Mon Apr 19 08:36:48 EDT 2010

Am Montag 19 April 2010 14:13:53 schrieb Heinrich Apfelmus:
> Arnoldo Muller wrote:
> > I want to generate some hamming distance statistics about a set of
> > strings.
> >
> >   filter (\x -> x /= 0) $
> >     map (uncurry hammingX) [(xs, ys) | xs <- exampl, ys <- exampl]
> >
> > [...]
> >
> > -- function posted in this mailing list
> > hamming2 :: String -> String -> Int
> > hamming2 xs ys = length (filter not (zipWith (==) xs ys))
> >
> > I am executing these functions millions of times and the bottleneck of
> > my program is in them as explained by running in profiling mode with 
> > +RTS -K400M -p -RTS
> >
> > The costlier function is the hamming distance
> > COST CENTRE                    MODULE               %time %alloc
> >
> > hamming                        Distances             66.6   41.9
>
> Another way to look at it is that you shouldn't optimize  hamming
> itself, but rather make sure that it's called less often!
>
> For instance, your expression can be replaced by
>
>    filter (/=0) [hammingX x y | (x:xs) <- tails example, y <- xs]
>
> which cuts the total running time in half.
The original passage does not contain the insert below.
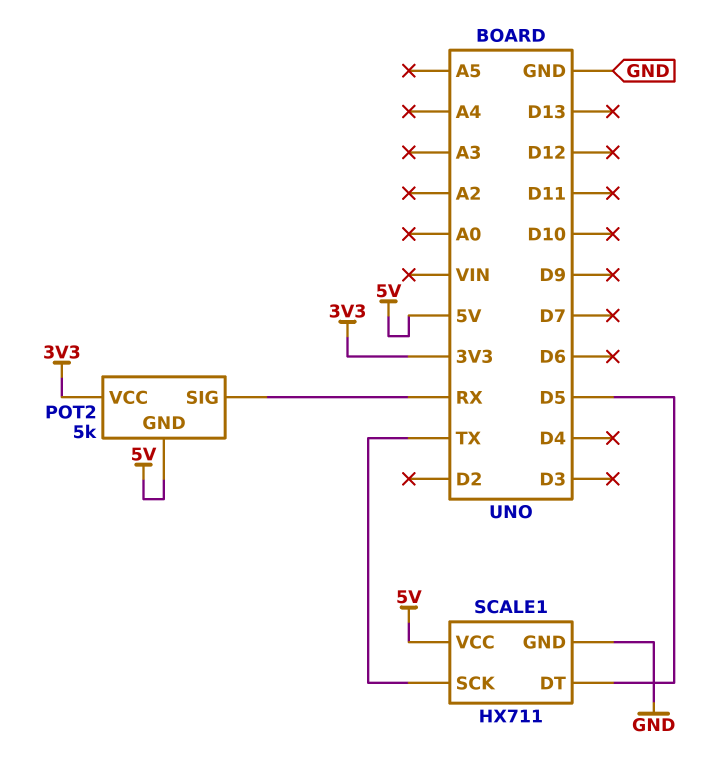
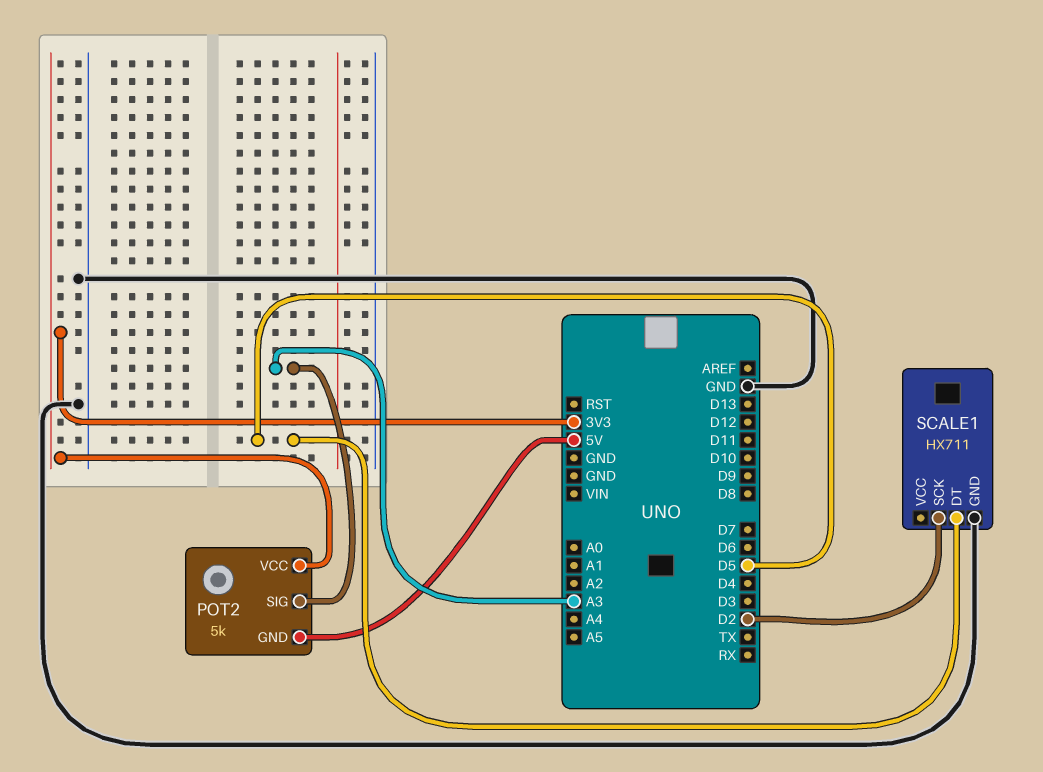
POT2 pin SIG: RX -> A3
SCALE1 pin SCK: TX -> D2
SCALE1 pin VCC: 5V -> none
It's still quadratic in the
> length of  example . I'm sure there are faster algorithms out there that

If it's likely that there are many repetitions, collect the Strings in a 
Set/Map (depending on whether you're interested in the count) and call 
hamming only on the distinct pairs.

> can bring it down to O(n log n) if you want.

I don't think so. You can't calculate the Hamming distance of x and z from 
the distances between x and y and y and z, so you'd have to consider all 
pairs of distinct strings, wouldn't you?

>
>
> Regards,
> Heinrich Apfelmus